The Life of Brian’s Statue: Handbags
They’re at it all the bloody time! Footballers love to get their handbags out and swing ‘em at each other! Most weekends, y’hear about it, whether it’s Kevin Nolan, Diaby of Arsenal or whoever, they all reckon they’re hard men.
Not in my book though. The real hard men of football retired long ago – these days they’re all prima donnas who, more than likely, do themselves an injury just by picking up their wallets!
I overheard a couple of fellers talking about some woman in Northampton who took on SIX jewellery shop robbers, all armed with sledgehammers, and chased ‘em off, using just her handbag. Now, that’s more like it!
Unless it was Norman Hunter, or Chopper Harris, or even my old pal Stuart Pearce in drag – in which case they’re all past it – I reckon someone should sign her up and play her at centre half. I can’t see these £50 million pound strikers getting much change out of her.

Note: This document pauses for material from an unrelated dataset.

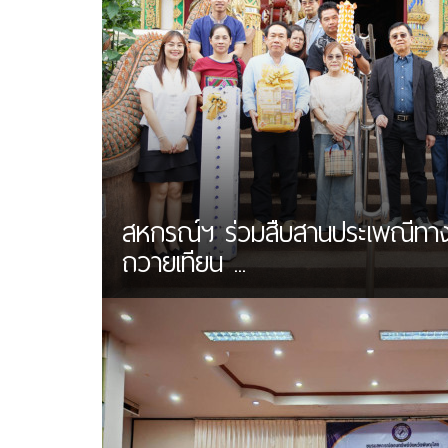
สหกรณ์ฯ ร่วมสืบสานประเพณีทา
ถวายเทียน ...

I don’t know what she had in her handbag, whether it was a house brick or a hardback edition of War and Peace, but whatever it was, those robbers weren’t prepared to go to war with her. And that’s what you need in a football team – an enforcer – someone who sorts all the other buggers out! There aren’t enough of ‘em around these days, from what I can gather.
As a manager, I would never stand for any nonsense, and I made sure, in no uncertain terms, all my players knew that. If any one of ‘em had ever got involved in any fighting on the pitch, I’d have punched his lights out!